Need it. Text it. Get it. Welcome to Jetblack, Walmart Inc.’s conversational commerce business.
Jetblack, Walmart’s first incubated company, has been operating in beta format for eight months under the stealth name Code Eight. The operation is headed by Jennifer Fleiss, who cofounded Rent the Runway.
The basic premise of “need it, text it, get it” is simple, and it all starts with a conversation on one’s smartphone.
According to Fleiss, “Conversational commerce has been around for a long time. You go to a store and talk with the salesperson, who may make some recommendations. The concept is now scalable over technology. We aim to make life as easy and efficient as possible for our customers.”
Fleiss cofounded the service with Jet.com founder Marc Lore. The two know each other from the start-up world. When Lore began thinking more about a conversational commerce service, he reached out to Fleiss regarding working on the concept, she said. Fleiss added that her expertise is focused more on the execution of a business model, and that the Jetblack operation is separate from Jet.com, even though the businesses share the word Jet in their names.
For Fleiss, the ideal customer for the personal shopping service is a mom with young kids. “I have three kids. I also have ‘to do’ lists. This service helps me with my genuine needs.”
Fleiss said she’s been “talking to thousands of moms about all the pain points in shopping. The text messaging format keeps all my wants in one place.”
The platform uses artificial intelligence, and over time the AI technology will learn from information stored from past orders to better meet consumers’ needs.
Alexandra Wilkis Wilson, senior vice president for consumer strategy and innovation at Allergan, is a founding member of the service and has been testing it during its beta trial. She sees the service as a luxury because it helps the multitasking mom — the serial entrepreneur is a mom who also cofounded Gilt Groupe and is in the midst of building three digital beauty start-ups — free up some time during her day.
Wilkis Wilson also said Jetblack earlier this month sent someone to her home to take notes on her brand preferences. So when she texts that a pantry or laundry item is needed, Jetblack will already know what brand she prefers.
But Wilkis Wilson and Fleiss also disclosed something else about their shopping habits after they started to use the Jetblack service — they used to shop on Amazon.com, but no more.
Both said the new service is easier for them because they don’t have to spend time searching on the market platform to find an item they want or review previous orders to click and reorder what they’re bought before.
The wants can be fairly broad, with consumers having the option of relying on Jetblack’s concierge service for the search and hunt component to meet a need, or at least provide alternate suggestions when the exact item can’t be found. Fleiss spoke about one user who sent in a photo of a tea kettle needing to be replaced, but couldn’t remember the brand or where she got it. Within a short time, the service replied via text message with a photo of the kettle, where it can be bought and for how much, as well as a query on whether the shopper wanted to add it to her cart.

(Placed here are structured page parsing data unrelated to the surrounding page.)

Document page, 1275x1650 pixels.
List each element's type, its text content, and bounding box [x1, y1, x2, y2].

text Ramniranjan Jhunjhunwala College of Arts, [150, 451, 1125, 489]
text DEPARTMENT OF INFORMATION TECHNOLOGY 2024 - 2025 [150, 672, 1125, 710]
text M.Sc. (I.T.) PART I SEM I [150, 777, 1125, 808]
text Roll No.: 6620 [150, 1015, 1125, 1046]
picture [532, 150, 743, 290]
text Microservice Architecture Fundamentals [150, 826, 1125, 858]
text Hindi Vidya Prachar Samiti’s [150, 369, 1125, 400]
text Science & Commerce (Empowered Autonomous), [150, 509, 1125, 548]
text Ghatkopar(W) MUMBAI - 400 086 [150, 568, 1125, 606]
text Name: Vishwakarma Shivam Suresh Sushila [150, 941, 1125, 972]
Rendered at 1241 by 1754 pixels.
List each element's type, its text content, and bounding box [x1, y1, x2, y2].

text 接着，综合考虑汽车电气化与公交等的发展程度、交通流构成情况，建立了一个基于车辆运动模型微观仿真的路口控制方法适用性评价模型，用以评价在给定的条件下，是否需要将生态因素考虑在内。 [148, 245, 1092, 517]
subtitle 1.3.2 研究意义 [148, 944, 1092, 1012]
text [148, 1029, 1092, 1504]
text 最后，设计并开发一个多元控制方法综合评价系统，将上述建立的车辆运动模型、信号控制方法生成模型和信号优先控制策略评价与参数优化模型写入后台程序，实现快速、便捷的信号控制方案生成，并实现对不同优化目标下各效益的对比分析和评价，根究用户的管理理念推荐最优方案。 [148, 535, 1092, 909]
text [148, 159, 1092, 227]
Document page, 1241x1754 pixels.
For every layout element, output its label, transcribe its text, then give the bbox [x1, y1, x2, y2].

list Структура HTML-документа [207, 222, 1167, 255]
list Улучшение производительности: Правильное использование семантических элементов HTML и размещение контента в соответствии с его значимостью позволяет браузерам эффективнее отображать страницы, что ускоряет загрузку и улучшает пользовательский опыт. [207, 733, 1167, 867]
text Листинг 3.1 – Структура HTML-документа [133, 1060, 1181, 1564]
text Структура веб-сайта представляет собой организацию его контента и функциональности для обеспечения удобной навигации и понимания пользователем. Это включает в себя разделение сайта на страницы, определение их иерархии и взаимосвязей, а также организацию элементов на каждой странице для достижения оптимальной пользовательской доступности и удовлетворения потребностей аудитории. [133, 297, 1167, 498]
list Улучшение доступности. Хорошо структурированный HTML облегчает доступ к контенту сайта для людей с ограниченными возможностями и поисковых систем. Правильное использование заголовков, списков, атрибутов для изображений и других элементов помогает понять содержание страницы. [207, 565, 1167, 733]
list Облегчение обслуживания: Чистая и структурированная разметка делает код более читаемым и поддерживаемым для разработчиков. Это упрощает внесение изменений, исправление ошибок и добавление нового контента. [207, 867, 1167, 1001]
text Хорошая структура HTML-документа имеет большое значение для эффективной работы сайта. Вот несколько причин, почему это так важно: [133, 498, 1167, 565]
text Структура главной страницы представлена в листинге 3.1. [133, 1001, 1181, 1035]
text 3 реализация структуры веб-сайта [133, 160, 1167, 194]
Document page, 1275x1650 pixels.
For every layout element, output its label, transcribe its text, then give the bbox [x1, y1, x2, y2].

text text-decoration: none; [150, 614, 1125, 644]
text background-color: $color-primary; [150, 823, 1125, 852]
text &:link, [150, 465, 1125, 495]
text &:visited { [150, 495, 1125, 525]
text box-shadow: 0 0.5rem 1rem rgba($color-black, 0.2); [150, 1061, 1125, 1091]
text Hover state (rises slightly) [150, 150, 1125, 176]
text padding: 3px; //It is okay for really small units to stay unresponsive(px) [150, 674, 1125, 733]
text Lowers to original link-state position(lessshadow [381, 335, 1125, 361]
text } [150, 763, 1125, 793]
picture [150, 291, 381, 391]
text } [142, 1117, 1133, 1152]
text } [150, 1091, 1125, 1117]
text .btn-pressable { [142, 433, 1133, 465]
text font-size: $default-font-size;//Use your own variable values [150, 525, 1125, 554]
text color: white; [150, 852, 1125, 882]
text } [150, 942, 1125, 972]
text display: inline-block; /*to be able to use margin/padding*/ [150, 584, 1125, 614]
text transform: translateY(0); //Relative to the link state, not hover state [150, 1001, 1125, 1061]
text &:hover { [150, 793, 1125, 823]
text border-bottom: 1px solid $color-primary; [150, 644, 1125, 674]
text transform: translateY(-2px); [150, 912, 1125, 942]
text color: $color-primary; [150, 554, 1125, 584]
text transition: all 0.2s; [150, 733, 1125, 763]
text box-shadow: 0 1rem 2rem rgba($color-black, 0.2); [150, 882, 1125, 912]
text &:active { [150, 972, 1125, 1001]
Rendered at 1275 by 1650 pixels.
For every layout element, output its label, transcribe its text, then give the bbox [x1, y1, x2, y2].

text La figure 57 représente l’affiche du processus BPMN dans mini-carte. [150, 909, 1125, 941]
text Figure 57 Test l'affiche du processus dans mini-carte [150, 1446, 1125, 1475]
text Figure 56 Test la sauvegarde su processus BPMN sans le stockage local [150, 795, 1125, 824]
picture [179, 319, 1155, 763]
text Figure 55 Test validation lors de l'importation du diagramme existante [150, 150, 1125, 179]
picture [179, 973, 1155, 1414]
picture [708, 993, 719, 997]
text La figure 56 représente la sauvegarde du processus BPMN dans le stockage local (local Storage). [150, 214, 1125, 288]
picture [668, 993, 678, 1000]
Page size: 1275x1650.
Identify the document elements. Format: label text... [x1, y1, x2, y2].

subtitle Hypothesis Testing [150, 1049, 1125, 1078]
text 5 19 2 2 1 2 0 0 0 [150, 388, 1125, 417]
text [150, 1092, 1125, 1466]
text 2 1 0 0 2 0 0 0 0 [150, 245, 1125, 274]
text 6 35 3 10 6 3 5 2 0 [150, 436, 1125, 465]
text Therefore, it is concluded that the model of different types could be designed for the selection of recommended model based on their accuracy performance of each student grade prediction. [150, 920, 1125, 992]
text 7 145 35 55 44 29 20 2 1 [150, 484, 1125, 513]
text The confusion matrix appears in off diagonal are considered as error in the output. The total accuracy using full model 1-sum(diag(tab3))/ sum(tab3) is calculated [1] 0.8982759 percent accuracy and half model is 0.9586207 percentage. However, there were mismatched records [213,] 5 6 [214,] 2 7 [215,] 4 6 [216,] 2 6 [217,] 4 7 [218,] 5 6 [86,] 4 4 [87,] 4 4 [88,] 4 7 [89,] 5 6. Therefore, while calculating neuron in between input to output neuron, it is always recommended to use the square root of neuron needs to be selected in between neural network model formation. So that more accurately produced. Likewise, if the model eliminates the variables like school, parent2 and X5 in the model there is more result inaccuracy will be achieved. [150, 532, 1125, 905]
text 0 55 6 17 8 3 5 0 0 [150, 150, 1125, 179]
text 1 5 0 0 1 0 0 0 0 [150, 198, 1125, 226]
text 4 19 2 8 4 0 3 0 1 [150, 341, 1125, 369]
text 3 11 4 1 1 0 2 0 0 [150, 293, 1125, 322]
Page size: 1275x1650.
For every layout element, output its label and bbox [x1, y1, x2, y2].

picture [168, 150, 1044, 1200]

Text messages can include photos. So a text message chain one might begin as follows:
- 8:30 a.m.: J — have event tomorrow night. need dress to go with these shoes (photo of shoes attached).
- 9:15 a.m.: need paper towels.
- 9:50 a.m.: wee wee pads for dog.
- 10:00 a.m.: buy potato chips.
- 11:30 a.m.: J — birthday gift for girl, age 9, under $25. likes crafts. need you to wrap.
According to Fleiss, the service is currently just in Manhattan. Plans are in place to expand the service to other New York boroughs, beginning later this summer, with plans to enter new markets over time throughout the U.S. The membership fee is $50 a month, which includes unlimited delivery.
Shipping is fast, typically next-day service, although orders placed earlier in the day can be aggregated so courier service providers can provide same-day delivery. Items can be sourced from anywhere, although use of the Jet.com or Walmart.com platforms can speed up the fulfillment and delivery process. And items that require concierge service, such as the dress find or gift request, will result in Jetblack text messaging back for purchase approval before it is put in one’s cart. Requests such as gift wrapping or delivery of an assembled item are complimentary. Further, wrapped gifts can also be delivered to the recipient’s home.
One example Fleiss gave on how the platform can be used involved a recent ski vacation. She didn’t want to pack ski gear, and the kids needed snacks during their stay, so Fleiss told the service what she needed and the gear and snacks were delivered to the location by the time Fleiss and her family arrived.
Fleiss summed up Jetblack as having one’s own “personal shopping service over text messages.”